Reduction of the sheet thickness variation and its negative effects on the accuracy of mini drawn parts using different geometries of tool components

•The sheet thickness variation as a function of different factors was analyzed.•The effects of sheet thickness variation on part quality were also analyzed.•New tools were created to minimize the sheet thickness variation and its effects.•The new tool geometries were verified/validated by simulation and experiment.•The optimum tools were made with inclined active surfaces of die and blank holder.

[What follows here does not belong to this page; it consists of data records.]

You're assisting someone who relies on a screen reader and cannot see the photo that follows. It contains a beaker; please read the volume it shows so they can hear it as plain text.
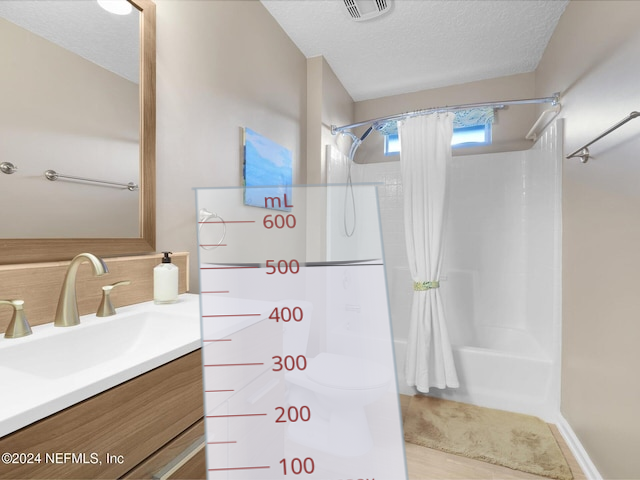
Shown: 500 mL
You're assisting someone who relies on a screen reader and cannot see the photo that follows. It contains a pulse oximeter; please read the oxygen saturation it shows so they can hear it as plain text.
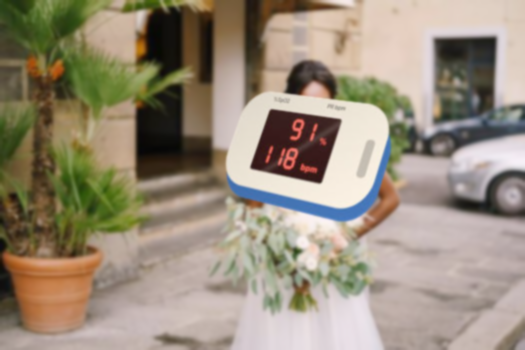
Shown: 91 %
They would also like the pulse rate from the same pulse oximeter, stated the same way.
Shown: 118 bpm
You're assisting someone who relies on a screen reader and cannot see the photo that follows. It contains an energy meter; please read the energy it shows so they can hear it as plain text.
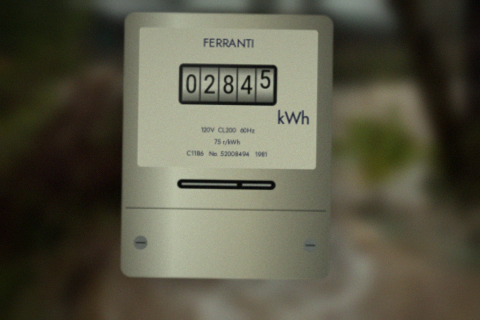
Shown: 2845 kWh
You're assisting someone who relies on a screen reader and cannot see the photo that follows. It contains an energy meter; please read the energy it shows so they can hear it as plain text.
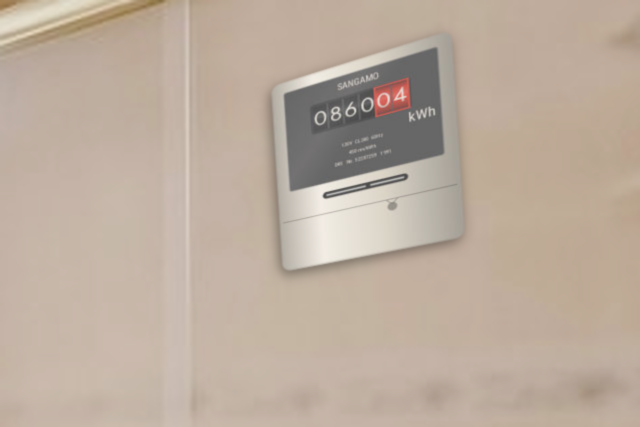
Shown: 860.04 kWh
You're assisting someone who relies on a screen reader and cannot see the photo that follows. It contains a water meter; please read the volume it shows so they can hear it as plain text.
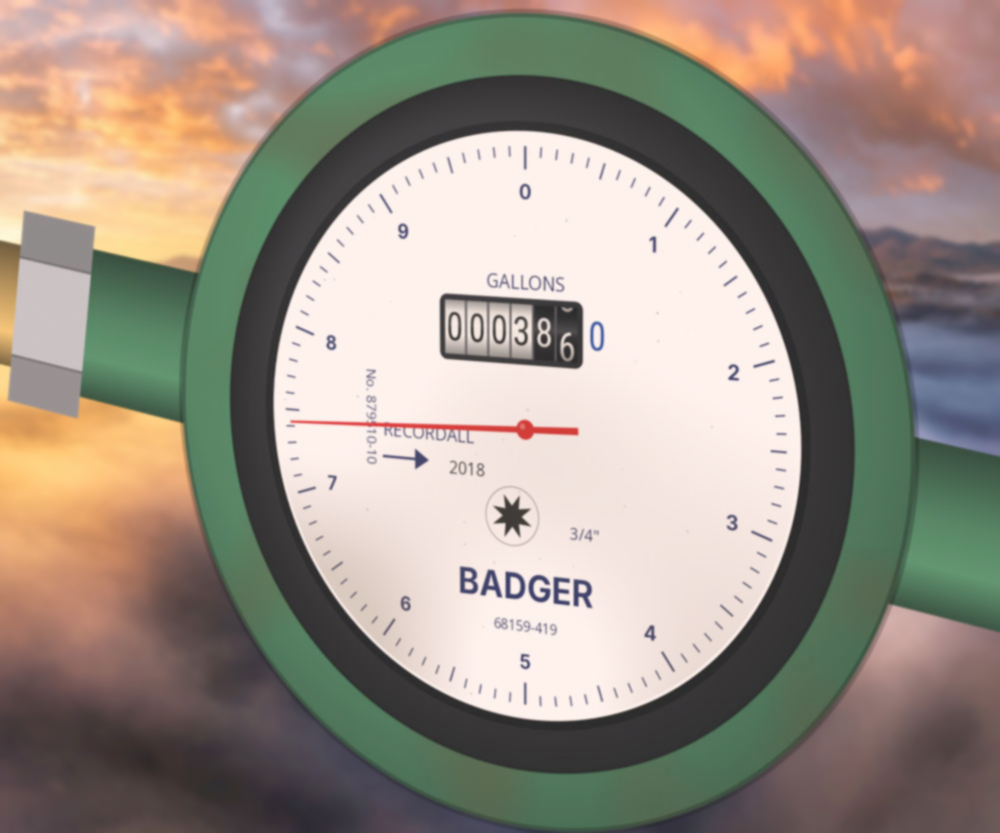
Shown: 3857.4 gal
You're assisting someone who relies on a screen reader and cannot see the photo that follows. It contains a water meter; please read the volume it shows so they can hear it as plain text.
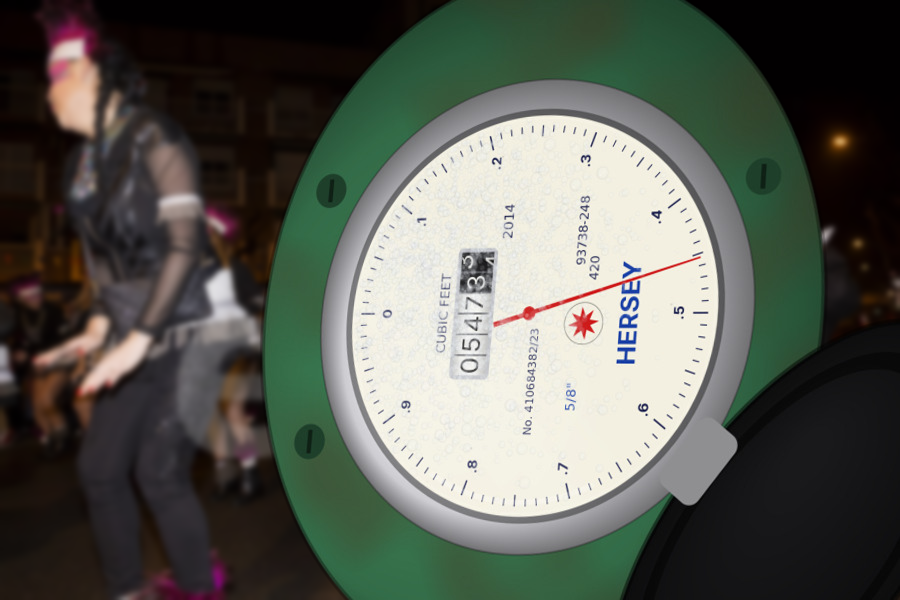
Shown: 54733.45 ft³
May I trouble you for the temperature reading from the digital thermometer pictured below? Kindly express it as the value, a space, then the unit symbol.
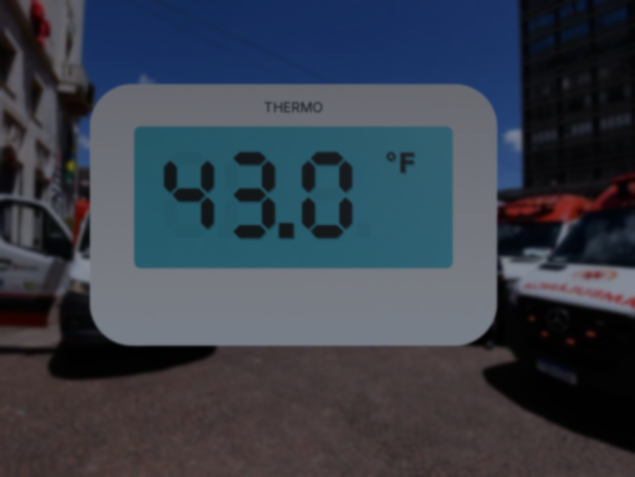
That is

Like in the case of macro deep drawing, the sheet thickness of mini drawn parts, with dimensions smaller than 20 mm and made from very thin sheets, is unevenly distributed and varies from minimum values resulted in the zone of part edge radius to maximum values in the upper zone of part vertical walls. Such variation of sheet thickness can cause for the resulted drawn parts some geometric deviations from their theoretic geometry or it can determine the parts failure. Hence, the main objective of the mini scale deep drawing processes is to obtain an increased accuracy by reducing the sheet thickness variation, or in other words to minimize the values of sheet thinning and thickening. The present paper analyses the results of investigations made by experiment and simulation concerning the use of different geometries of the tool components that permit to control and minimize the sheet thickness variation in the mini cylindrical drawn part zones where this phenomenon can generate negative effects and determine the part inaccuracy. The new geometries of tools were obtained by modifying the state of stress in the deformed sheet using adequate geometries of active surfaces of the die cavity and blank holder plate.